= Scent of Rain =

Play written by Mark Dunn

Poster of play Scent of Rain

Scent of Rain subtitled Scent of Rain: A Love Story Really! is a gay-themed comedy play written by Mark Dunn, produced by Blue Suit Productions. The play starring Ryan Idol was also made available on DVD. It had a run from 1999 (Opening date the 1 of August) to 2003 at the Bailiwick Repertory Theatre in Chicago and Tiffany Theater in Los Angeles.

Scent of Rain is set in rural America. Danne Taylor plays the role of a dying father of an all-male family wants to know that his sons are happily married before he passes on. The two older straight boys are engaged to twin sisters. However, their younger brother Jonathan (played by Nicholas Conlon) is "special", and his father is concerned that he will go through life alone, unless they can find him a husband, with assistance and support from a "hired hand" named Bill Tom (Idol) to arrange this. Attempts include a match with an escaped convict and later, a good-hearted drag queen. But as it turns out, Jonathan has felt a lifelong affection for Bill Tom himself.

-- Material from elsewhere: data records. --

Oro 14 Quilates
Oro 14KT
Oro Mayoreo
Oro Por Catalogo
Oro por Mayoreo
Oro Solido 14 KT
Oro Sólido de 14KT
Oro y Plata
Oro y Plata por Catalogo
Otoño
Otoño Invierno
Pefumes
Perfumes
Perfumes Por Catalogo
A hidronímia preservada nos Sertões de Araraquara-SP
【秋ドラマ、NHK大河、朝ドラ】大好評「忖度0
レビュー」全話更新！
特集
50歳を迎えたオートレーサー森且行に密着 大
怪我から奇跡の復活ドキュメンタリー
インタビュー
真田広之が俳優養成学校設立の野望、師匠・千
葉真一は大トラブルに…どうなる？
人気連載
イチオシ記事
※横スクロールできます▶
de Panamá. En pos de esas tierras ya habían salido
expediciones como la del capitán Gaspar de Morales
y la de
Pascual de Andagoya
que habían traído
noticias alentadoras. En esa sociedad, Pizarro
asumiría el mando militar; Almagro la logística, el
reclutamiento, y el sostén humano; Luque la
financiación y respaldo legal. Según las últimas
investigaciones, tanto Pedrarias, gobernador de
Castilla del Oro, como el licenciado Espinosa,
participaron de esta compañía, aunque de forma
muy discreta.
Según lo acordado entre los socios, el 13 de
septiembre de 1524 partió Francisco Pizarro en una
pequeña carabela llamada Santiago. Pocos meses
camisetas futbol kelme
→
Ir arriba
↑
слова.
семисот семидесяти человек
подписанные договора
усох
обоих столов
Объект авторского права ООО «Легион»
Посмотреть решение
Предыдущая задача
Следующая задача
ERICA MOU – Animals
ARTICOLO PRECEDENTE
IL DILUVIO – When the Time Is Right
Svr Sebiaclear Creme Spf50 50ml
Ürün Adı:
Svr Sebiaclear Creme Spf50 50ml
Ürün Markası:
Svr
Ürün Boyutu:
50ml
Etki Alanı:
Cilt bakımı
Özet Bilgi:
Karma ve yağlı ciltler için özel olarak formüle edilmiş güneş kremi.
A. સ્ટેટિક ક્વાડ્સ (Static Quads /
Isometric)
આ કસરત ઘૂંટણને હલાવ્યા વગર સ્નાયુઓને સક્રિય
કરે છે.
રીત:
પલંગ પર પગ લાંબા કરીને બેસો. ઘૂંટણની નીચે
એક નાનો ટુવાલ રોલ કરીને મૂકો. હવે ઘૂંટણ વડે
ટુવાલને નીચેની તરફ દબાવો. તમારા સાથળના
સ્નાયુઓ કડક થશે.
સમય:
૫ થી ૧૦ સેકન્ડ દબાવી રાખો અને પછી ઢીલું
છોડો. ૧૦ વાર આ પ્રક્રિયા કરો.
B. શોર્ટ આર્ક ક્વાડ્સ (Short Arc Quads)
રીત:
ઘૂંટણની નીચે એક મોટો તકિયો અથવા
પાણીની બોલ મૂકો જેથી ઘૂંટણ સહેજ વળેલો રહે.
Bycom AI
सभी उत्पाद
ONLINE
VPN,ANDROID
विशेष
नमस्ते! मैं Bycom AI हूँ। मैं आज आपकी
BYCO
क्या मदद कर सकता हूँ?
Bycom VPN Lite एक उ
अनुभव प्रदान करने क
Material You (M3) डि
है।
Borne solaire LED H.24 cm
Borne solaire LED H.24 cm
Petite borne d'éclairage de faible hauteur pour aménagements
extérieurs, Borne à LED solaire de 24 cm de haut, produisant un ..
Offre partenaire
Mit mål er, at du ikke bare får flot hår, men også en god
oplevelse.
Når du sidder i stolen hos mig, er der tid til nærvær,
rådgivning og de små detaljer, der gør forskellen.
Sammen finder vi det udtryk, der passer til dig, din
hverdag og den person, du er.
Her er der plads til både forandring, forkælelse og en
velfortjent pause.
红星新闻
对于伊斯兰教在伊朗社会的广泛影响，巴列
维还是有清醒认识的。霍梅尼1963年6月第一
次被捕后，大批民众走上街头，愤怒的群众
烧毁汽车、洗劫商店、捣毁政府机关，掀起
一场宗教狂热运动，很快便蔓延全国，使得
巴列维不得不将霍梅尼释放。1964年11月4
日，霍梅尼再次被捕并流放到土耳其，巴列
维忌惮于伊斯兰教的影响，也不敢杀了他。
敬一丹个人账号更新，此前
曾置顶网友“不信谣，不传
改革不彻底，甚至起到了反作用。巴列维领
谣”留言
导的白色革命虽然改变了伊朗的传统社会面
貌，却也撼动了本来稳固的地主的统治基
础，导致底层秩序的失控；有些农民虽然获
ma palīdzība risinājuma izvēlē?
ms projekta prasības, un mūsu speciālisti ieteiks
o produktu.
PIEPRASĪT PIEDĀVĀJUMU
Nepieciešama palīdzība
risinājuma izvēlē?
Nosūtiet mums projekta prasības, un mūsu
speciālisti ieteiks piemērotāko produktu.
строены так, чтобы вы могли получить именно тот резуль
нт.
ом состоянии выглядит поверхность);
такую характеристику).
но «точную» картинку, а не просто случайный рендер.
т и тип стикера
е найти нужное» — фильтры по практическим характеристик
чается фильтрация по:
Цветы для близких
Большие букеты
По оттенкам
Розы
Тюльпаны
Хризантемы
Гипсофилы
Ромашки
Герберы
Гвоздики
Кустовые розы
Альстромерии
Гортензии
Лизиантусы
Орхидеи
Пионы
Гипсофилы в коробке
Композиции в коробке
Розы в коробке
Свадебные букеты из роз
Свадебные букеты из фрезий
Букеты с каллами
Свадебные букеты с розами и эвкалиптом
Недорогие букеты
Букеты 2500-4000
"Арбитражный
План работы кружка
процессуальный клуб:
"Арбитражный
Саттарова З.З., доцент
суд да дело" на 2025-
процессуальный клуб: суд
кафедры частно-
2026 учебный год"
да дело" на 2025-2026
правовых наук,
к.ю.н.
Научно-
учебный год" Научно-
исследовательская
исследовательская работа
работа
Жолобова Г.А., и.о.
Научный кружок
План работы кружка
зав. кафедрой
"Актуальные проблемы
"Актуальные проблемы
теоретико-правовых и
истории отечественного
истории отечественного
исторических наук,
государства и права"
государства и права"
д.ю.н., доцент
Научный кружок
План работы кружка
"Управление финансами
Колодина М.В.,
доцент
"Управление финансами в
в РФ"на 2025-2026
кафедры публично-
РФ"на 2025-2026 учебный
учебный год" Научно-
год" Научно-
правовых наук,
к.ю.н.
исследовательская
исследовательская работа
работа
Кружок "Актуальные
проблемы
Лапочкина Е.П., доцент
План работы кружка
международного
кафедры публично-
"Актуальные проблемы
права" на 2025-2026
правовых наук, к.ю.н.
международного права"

Some compared the story to a gay version of Seven Brides for Seven Brothers reduced into "one husband for one brother".

==Reception==
The play received critical acclaim with the Chicago Tribune saying the play was an unabashed wish fulfillment fantasy and pick of the week, and Los Angeles Times added that it has genuine humor and genuine poetry and will bring a smile and a nice warm feeling to even the most jaded theatergoers. LA Weekly said this was fresh and original, and a wicked take on contemporary gay theatre.